El pueblo de Kokuro es un desfile. Pasan niños mirando curiosos a los dos extraños que pasaron la noche en el cuartel de la policía, mujeres que cargan a sus bebés a la espalda y hombres provistos del típico bastón turkana o de un Kalashnikov. Nos adentramos en un laberinto de ramas secas siguiendo los pasos de los aldeanos que nos conducen hacia una gran plaza donde parece ser que hay una reunión social. Como no puede ser de otra forma, somos el objeto de atención de todas las personas allí presentes. Me siento en el suelo para observar la estampa y en pocos segundos me encuentro rodeada de cabezas pequeñas que husmean risueñas la pantalla de mi cámara.
Me quedo embobada con los colores de sus vestidos y collares, con los peinados trenzados, las plumas que cuelgan de los sombreros de los hombres y sobre todo me asombro ante la delgadez extrema de la mayoría de ellos.
Tras un par de horas en este ambiente acogedor, nos despedimos de nuestros anfitriones del cuartel de la policía, que nos han hospedado en sus instalaciones para una mayor comodidad, y nos dirigimos hacia la misión de Lobur.
Nos acercamos a la montaña en la que se erige majestuosa la misión con sus pequeños domos integrados en la naturaleza. Es una imagen diferente a todas las que hemos visto hasta ahora.
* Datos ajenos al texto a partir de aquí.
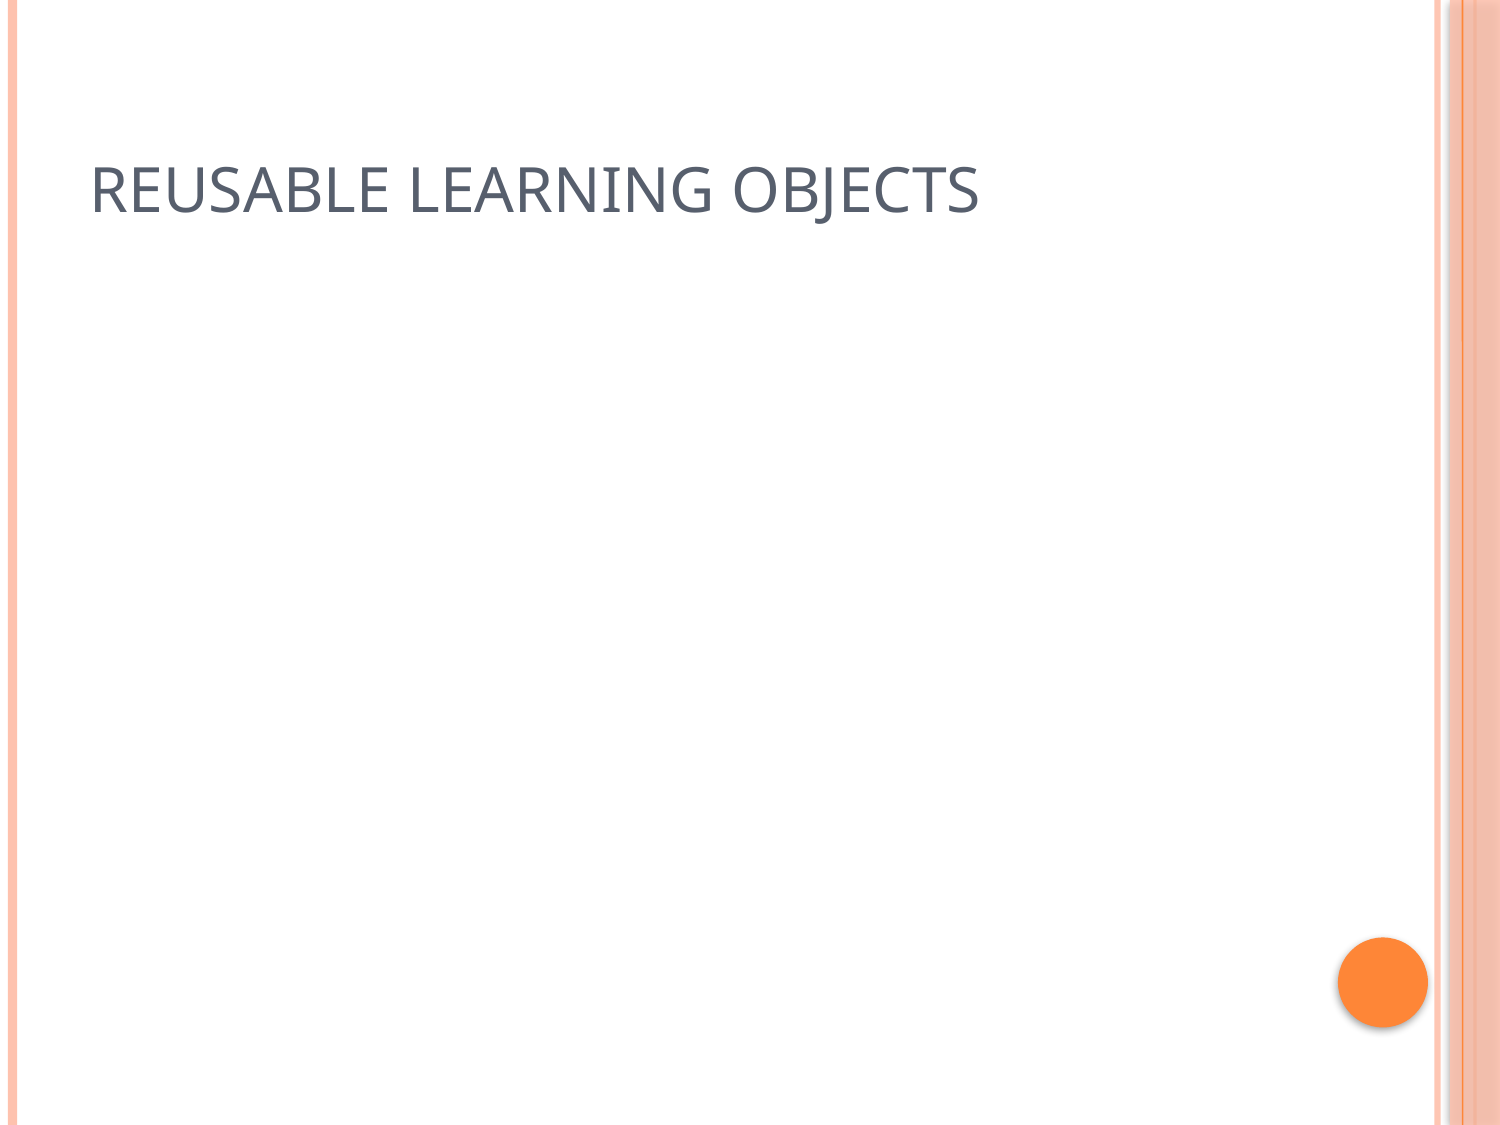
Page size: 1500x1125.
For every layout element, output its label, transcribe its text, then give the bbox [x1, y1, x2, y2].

title Reusable Learning Objects [75, 45, 1300, 233]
Después de conocer al Padre Albert y a Make, una fotógrafa que ha decidido dejarse llevar por sus sueños y establecerse en Turkana, comenzamos a debatir la ruta del día.
Tengo ganas de llegar a la frontera con Etiopía y ver a los nómadas que recorren esta zona, pero el Padre Albert lo desaconseja totalmente por los peligros que supone el conflicto entre los Daasenach y los Turkana. Tras una pequeña lectura del mapa, decidimos salir rumbo oeste rodeando las faldas de las montañas.
Avanzamos por tierras cada vez más secas, sin rastro de pozos ni asentamientos humanos. Los pocos Turkana que nos encontramos en el camino nos reciben abiertamente, posiblemente pensando que somos de alguna ONG. Empiezo a ver cada vez más claro que el hambre es una dominante en todo el territorio.
Termiteros, acacias, arena, polvo… mentiría si dijera que no he pensado en el frescor de una piscina. Lo he pensado no una, si no varias veces. Pero en cuanto topábamos con un asentamiento de Turkanas y entablábamos conversación (a través de Moses), todos los pensamientos se disipaban.
Regresamos a la misión a la hora de la misa. Seguimos los murmullos que se escuchan a lo lejos y cruzamos la oscuridad penetrante hasta la iglesia construida en madera y roca. Nos abrimos camino hasta las filas delanteras, nos sentamos en el banco y observamos en silencio el sermón del padre Albert. No suelo asistir a misa, casi nunca, pero esta vez me he quedado en trance escuchando sus palabras que te invitan a reflexionar sobre la necesidad de profundizar en cada aspecto de tu vida y no quedarte únicamente en la superficie. Mientras tanto, algunos rezan, otros miran, y los niños sentados en las primeras filas se mueven impacientes en sus bancos. El sermón acaba y da paso a los cánticos en los que participan todos los presentes acompañándolos con un ritmo constante de palmas. No entiendo nada de lo que dicen, pero me parece tan hermoso que se me eriza el pelo.
Acabamos el día en la casa de invitados cenando junto a Make, Pablo y Pedro. Una velada perfecta para rematar un día intenso.
Antes de ir a dormir quiero probar unas tomas nocturnas de las estrellas. Definitivamente, si amas la fotografía y te gusta descubrir culturas, Turkana es una tierra que enamora. No te lo pone fácil, puede llegar a convertirse en una especie de relación amor – odio que te consume. Pero al final vuelves a caer rendido a sus pies y quieres seguir descubriendo más.